Class instead of mass
Further reforms are in the starting blocks. With the current reforms, the Japanese TOPIX equity index aims to reduce the number of index members by more than 40% from around 2,100 to around 1,200 in 2028. With the targeted index composition, each index member should have an average daily turnover twice as high and a tradable market capitalization twice as high. The way to achieve this is to significantly improve the return on equity, the margin and the price-to-book ratio. By these standards, Japanese companies have low values in international comparison due to their traditionally above-average liquidity, cross-shareholdings and holding on to unprofitable business units. All the measures initiated here should make the Japanese stock market more attractive. The growing interest of the Japanese themselves can also be seen in the significant increase in the number of NISA accounts (tax-advantaged investment option). More than 40% of new investments in NISA accounts flowed into Japanese equities in the first half of the year. The asset allocation of the Japanese still leaves significant scope for investment here, with around 51% in cash and savings, compared with only 13% in the USA and around 36% in Europe. It is interesting to note that young Japanese in particular have a high proportion here - those who did not experience the crash of the 1990s.
Rising interest rates hold potential for the financial sector
On July 31, 2024, the BOJ raised interest rates for the second time from a range of 0% to 0.1% to 0.25%. It also explained that it aims to raise interest rates further if economic development and price trends are in line with its outlook.
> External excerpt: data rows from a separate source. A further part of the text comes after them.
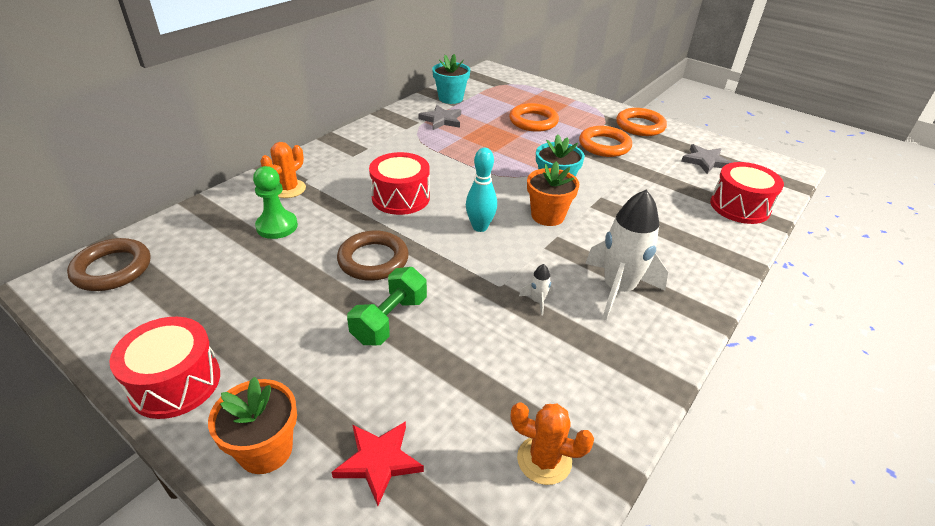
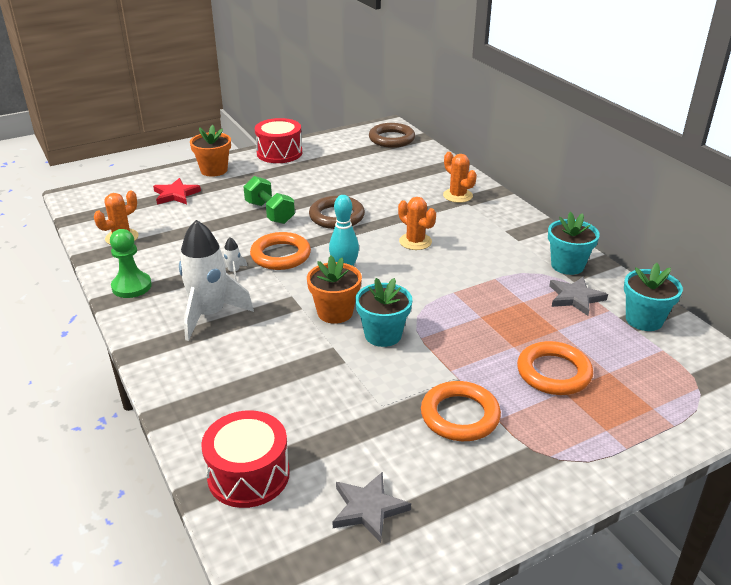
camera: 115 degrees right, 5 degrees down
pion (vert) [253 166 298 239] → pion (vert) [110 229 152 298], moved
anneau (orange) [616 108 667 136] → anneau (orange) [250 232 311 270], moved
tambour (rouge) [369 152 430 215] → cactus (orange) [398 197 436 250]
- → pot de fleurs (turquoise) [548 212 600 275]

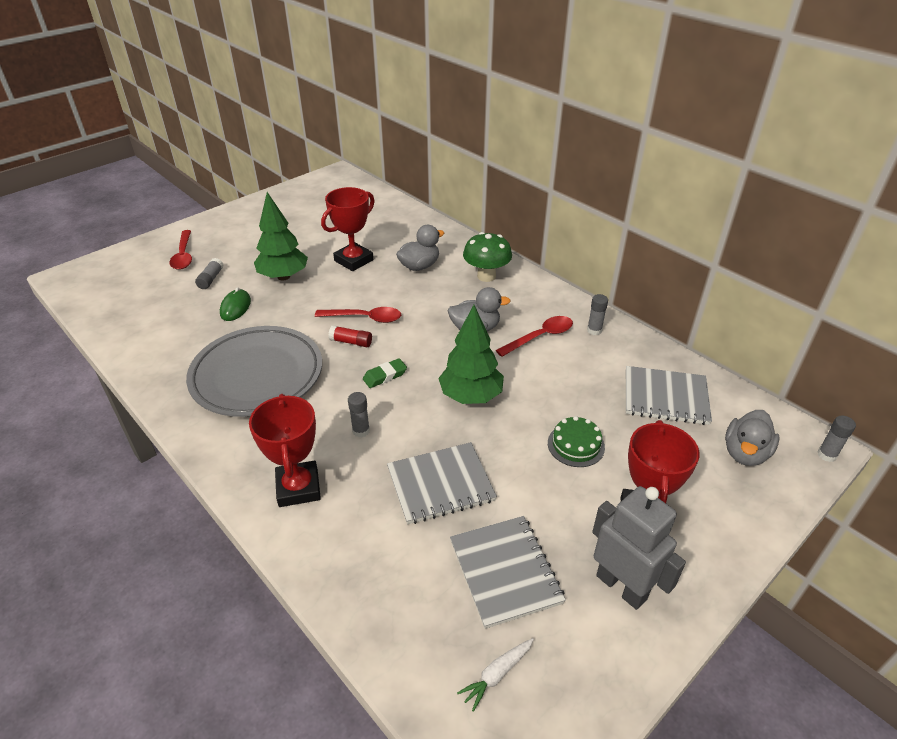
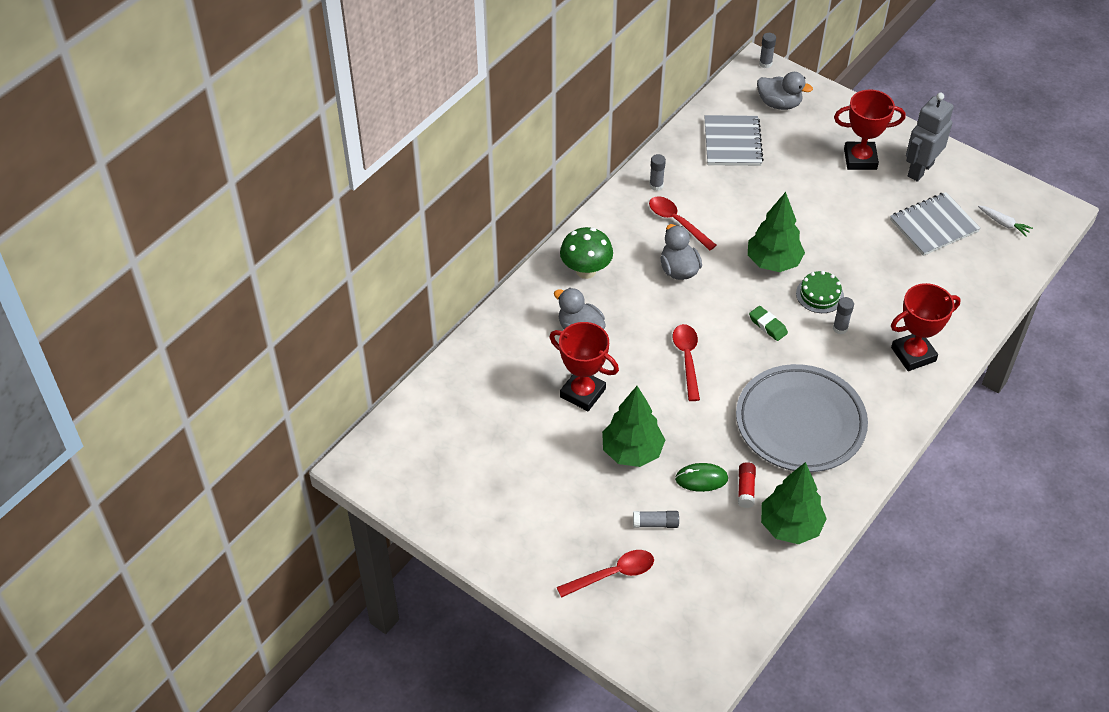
camera: 100 degrees left, 10 degrees up
bâton de colle (rouge) [328 325 372 347] → bâton de colle (rouge) [738 462 756 508], moved
- → arbre (vert) [761 462 827 544]
gâteau (vert) [548 416 605 467] → gâteau (vert) [796 271 844 313], moved
carnet (gris) [387 442 497 524] → -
It also announced that it would reduce its purchases of Japanese bonds by 400 billion yen per quarter - it will thus de facto remain in “easing mode”, but will enable a gradual increase in the longer end of the yield curve through lower demand.
The BOJ has thus laid the foundation for the banking sector to benefit from higher interest rate premiums, higher short-term key interest rates, higher yields on Japanese government bonds (JGBs) and an increase in overnight interest rates (TIBOR). As in Europe and the USA before, this will allow banks to return to a “normal” operating environment with profitability in line with the sector. This also puts them directly on the politically desired path of improving profitability and the price-to-book ratio. As described above, net interest income is derived from different sources and different maturities of the yield curve. In the medium term, it seems realistic to assume an increase at both the short and the long end of the yield curve. For a model calculation with an interest rate of 0.25% in overnight trading, 0.50% for 2-year JGBs and 1.20% for 10-year JGBs, this results in an upside potential in net interest income of 20 to 30% for the major Japanese banks in the medium term.
In the short term, the Japanese market may be volatile due to exchange rate fluctuations. Structurally, however, a change in direction has been initiated, particularly for the financial sector (13% share in the TOPIX index), which should hold further potential in the medium term.